Читайте также:

Космическая жажда: поиск воды в 2015 году

Астрофизик, ведущий научный сотрудник Государственного астрономического института им. Штернберга и известный популяризатор науки Сергей Попов – о самых интересных открытиях в науке о космосе в прошлом году, о месте российской науки в мировой и о том, почему самые эффектные открытия – не самые важные.

Сергей Попов. Фото: Марина Меркулова/facebook.com/marinakvu

Каждый месяц выходит около тысячи статей в той области науки, которой я занимаюсь, так что за год накапливается достаточно интересного. С другой стороны, за прошлый год ничто не перевернуло главные существующие представления. И это в каком-то смысле успех: значит, пока ничто не говорит, что мы ошибаемся в базовых вещах. 

На долю отечественных ученых пришлось не больше и не меньше, чем должно было. В целом вклад российской науки в мировую составляет около 1–2%, и в астрономии, по-моему, мы держимся примерно на этом уровне. Последние десять лет каждый год я составляю традиционные двадцатки самых крупных астрономических открытий (для этого я каждое утро начинаю с чтения arxiv.org, чтобы выделить главные статьи дня). Из накопившихся за 10 лет двух сотен работ, думаю, российских – около десятка. 

Безусловно, самое яркое (в буквальном смысле) событие – это взрыв сверхновой звезды, белого карлика SN2014-J, которую открыл обычный учитель астрономии из Лондона. 

Фото: NASA

Она вспыхнула на расстоянии всего нескольких миллионов световых лет, то есть рядом, в хорошо изученной галактике. Поэтому ее можно детально изучать, рассматривать ее спектр, что и делали Евгений Чуразов с компанией с помощью рентгеновского спутника «Интеграл» – и это самая интересная российская работа года, на мой взгляд.

Еще один красивый результат: в итальянской подземной лаборатории Gran Sasso под Л'Акуилой наконец-то впервые поймали нейтрино, образующееся в недрах Солнца на первом этапе термоядерного превращения водорода в гелий. До этого удавалось зарегистрировать солнечные нейтрино только от второстепенных ветвей синтеза гелия. И, кстати, если посмотреть список участников этого проекта, который называется Borexino, там найдется множество русских фамилий, часть этих ученых работает в Дубне, в Институте ядерных исследований в Москве, в Киеве.

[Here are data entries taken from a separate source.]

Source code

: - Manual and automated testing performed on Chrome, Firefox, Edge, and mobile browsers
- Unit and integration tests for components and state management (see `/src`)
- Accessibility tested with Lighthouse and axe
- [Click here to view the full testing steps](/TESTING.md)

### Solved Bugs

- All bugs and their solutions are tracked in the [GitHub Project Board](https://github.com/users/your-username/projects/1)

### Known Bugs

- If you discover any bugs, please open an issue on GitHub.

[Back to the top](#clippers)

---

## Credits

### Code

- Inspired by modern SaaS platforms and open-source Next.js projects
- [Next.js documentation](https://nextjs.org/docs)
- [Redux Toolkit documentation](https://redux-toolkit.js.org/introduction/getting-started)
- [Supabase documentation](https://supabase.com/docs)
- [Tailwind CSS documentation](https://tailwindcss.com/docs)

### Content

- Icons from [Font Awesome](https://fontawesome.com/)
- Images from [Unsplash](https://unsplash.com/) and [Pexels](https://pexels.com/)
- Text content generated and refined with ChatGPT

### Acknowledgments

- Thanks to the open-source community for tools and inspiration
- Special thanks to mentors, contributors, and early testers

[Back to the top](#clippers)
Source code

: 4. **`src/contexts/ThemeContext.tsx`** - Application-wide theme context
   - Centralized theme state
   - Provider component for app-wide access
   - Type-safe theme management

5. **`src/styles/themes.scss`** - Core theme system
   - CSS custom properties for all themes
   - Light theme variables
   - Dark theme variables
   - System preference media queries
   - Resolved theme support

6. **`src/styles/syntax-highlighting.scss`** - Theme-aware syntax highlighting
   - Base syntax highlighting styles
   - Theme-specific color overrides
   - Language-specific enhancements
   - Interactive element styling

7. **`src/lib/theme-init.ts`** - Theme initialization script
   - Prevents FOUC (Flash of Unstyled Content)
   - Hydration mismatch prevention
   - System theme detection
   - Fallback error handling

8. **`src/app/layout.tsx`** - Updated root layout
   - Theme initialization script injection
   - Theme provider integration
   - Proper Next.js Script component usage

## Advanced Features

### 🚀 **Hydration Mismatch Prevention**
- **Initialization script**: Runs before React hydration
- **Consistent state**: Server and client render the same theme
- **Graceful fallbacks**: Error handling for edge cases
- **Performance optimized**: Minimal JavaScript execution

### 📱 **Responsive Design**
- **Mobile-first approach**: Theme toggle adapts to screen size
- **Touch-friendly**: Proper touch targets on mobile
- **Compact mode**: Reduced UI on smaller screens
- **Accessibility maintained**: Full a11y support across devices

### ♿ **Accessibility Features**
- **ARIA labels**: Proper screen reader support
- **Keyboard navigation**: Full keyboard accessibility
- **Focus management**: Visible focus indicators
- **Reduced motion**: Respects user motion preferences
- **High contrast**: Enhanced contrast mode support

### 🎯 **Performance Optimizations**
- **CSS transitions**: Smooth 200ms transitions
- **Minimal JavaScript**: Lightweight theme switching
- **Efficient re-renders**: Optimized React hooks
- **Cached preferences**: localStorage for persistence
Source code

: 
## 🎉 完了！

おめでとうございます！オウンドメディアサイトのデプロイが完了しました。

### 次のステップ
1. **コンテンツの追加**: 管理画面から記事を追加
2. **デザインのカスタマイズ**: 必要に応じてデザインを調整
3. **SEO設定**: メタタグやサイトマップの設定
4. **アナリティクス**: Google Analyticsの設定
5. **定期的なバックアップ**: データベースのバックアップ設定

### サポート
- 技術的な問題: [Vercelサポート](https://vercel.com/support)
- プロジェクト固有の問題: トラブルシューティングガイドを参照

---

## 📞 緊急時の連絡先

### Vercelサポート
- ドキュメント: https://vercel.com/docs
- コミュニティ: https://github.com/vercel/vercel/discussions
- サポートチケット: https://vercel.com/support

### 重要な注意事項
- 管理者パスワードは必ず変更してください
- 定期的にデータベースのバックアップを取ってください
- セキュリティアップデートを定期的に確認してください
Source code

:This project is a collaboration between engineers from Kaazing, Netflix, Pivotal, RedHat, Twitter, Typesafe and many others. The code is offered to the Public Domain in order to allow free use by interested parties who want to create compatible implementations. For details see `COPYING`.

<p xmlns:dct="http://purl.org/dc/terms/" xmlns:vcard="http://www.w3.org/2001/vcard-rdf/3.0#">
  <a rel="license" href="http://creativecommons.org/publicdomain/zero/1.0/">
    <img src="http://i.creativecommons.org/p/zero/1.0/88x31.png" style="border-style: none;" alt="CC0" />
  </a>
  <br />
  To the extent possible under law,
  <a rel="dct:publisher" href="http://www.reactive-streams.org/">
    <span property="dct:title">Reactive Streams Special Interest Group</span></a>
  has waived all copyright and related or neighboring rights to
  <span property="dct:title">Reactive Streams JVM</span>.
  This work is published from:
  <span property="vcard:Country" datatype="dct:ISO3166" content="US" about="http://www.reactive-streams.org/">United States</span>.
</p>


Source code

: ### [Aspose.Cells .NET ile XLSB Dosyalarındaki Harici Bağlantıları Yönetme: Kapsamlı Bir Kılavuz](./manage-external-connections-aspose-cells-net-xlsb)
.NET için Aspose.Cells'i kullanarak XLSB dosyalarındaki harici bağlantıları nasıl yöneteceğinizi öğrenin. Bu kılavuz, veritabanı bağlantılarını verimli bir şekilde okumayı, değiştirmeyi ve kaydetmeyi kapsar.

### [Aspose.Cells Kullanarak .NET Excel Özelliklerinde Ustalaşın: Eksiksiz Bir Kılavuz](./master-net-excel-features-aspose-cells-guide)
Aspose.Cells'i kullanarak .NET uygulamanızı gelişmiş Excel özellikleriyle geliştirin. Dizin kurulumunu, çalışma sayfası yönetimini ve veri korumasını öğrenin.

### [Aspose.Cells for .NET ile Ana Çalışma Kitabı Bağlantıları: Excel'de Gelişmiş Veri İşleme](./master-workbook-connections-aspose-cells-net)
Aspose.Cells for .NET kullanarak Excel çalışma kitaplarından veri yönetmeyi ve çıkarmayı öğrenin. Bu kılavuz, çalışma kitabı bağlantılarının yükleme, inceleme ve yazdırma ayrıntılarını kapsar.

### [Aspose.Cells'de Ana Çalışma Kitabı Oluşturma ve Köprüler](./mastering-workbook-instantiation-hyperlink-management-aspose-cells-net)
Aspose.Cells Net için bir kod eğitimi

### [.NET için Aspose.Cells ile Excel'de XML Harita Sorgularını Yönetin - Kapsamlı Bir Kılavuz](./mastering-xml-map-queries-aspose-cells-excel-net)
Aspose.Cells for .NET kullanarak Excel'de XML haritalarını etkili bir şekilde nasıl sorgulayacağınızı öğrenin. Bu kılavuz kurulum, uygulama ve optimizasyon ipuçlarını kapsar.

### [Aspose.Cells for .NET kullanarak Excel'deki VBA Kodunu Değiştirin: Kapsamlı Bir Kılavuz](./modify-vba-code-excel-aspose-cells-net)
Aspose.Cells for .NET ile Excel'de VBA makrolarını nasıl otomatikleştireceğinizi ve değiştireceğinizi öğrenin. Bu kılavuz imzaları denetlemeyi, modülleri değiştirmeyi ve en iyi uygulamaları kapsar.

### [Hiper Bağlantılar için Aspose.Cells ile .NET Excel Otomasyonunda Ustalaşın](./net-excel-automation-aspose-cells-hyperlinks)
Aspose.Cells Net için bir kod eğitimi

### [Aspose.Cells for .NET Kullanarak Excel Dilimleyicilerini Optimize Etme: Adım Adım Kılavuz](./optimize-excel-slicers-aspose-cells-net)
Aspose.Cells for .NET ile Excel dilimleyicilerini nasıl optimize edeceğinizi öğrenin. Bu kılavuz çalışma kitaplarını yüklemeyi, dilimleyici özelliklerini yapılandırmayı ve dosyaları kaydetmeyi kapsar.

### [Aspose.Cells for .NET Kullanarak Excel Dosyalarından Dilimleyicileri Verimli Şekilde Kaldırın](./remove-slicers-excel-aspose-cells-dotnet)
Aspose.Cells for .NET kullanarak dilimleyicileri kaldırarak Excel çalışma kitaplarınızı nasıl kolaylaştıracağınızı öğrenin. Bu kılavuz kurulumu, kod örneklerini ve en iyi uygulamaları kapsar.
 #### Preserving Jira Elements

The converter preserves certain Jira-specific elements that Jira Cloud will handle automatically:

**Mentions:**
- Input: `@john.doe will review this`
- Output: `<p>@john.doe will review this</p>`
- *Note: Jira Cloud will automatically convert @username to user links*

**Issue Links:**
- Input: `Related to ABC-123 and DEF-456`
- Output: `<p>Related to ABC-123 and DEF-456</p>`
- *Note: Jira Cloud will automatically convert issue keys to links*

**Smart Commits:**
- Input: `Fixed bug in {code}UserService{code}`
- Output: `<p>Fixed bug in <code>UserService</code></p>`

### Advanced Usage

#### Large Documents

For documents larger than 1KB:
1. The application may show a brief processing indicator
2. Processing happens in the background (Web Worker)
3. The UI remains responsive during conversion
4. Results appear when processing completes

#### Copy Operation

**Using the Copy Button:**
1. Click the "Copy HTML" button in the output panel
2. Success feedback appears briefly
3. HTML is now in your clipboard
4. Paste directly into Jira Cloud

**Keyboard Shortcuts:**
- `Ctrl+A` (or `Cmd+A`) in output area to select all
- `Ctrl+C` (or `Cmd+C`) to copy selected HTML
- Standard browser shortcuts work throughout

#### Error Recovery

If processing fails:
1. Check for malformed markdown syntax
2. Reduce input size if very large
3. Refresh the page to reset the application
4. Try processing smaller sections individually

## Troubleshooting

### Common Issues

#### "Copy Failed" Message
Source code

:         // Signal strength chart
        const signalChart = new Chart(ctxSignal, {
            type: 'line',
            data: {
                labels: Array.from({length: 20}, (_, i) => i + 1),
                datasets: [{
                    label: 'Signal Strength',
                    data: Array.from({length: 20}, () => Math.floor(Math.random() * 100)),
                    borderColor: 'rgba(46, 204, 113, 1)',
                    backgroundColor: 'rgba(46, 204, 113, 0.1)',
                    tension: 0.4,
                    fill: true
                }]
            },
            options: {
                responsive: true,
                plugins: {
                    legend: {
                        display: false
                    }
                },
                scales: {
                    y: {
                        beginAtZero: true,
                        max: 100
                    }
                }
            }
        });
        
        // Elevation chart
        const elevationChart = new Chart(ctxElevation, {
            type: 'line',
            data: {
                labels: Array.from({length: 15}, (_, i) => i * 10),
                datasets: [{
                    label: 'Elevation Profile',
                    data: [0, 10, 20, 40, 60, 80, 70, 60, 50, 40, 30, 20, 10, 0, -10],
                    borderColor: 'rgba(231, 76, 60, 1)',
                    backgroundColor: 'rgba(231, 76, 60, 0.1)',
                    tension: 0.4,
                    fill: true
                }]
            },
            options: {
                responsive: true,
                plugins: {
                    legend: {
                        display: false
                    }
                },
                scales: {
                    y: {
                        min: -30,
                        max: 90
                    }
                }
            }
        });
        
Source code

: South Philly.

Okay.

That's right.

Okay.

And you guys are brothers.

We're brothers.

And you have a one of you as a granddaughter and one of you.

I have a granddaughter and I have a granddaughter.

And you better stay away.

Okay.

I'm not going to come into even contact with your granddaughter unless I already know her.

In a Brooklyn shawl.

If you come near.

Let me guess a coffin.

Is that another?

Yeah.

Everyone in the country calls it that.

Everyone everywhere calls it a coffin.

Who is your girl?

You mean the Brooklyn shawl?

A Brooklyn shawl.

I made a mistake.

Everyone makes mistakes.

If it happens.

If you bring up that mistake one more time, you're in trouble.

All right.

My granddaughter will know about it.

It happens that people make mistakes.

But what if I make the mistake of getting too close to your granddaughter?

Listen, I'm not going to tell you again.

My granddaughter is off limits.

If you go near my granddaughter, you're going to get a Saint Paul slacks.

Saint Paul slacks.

Вообще, события, важные для науки и для широкой аудитории, – далеко не всегда одно и то же. К примеру, если бы нашли частицы темного вещества, вот это был бы огромный суперважный шаг в смысле фундаментальных знаний: мы бы узнали наверняка, из чего состоит Вселенная, из каких элементарных частиц. Какие связи в них работают, какие не работают, какие симметрии есть, каких нет. Еще интереснее было бы продвинуться в изучении темной энергии и объяснить то, что Вселенная расширяется с ускорением. Но это было бы трудно объяснить широкой публике.

А если бы узнали точно, что на Марсе недавно были реки, это интересная история, но фундаментально это знание ничего не изменило бы. Опять же, на комету высадился зонд. Он наверняка сможет собрать полезные данные, уточняющие наши знания об образовании Солнечной системы, но ничего в понимании мира и первооснов кардинально не изменится. 

Главная сенсация прошлого года была, но не состоялась: в марте группа ученых, которые работают на телескопе BICEP2, сообщила, что ей удалось зафиксировать следы первичных гравитационных волн в реликтовом излучении. Мы не знаем, что происходило в первые секунды после Большого взрыва, когда родилась Вселенная. И уж тем более ничего не знаем напрямую о том, что было до того, как Вселенная заполнилась горячим веществом. Сами гравитационные волны, которые появились в этот момент, мы еще не скоро научимся улавливать. Но они оставили отпечаток на реликтовом излучении, которое появилось значительно позже. По этому отпечатку можно было бы восстановить события первых долей секунды существования Вселенной. Если бы следы гравитационных волн были обнаружены, это решило бы многие проблемы. 

Однако, увы, за публикацией команды BICEP2 в марте последовали работы, которые показали, что ученые поторопились с громкими заявлениями и то, что они зафиксировали, это вовсе не следы гравитационных волн. Когда пытаешься рассмотреть звездное небо в пургу через пыльное стекло, сложно отличить настоящие звезды от помех, – то же самое и со следами гравитационных волн на реликтовом излучении: в начале декабря была конференция в Ферраре, где говорилось, что команда ученых, которая работает с данными спутника Планк, опровергла мартовское заявление своих коллег с телескопа BICEP2.

Каждый год появляется новый лучший претендент на звание двойника Земли, то есть планеты за пределами Солнечной системы (экзопланеты), которая похожа на Землю и могла бы поддерживать жизнь. И в этом году появился еще один такой претендент.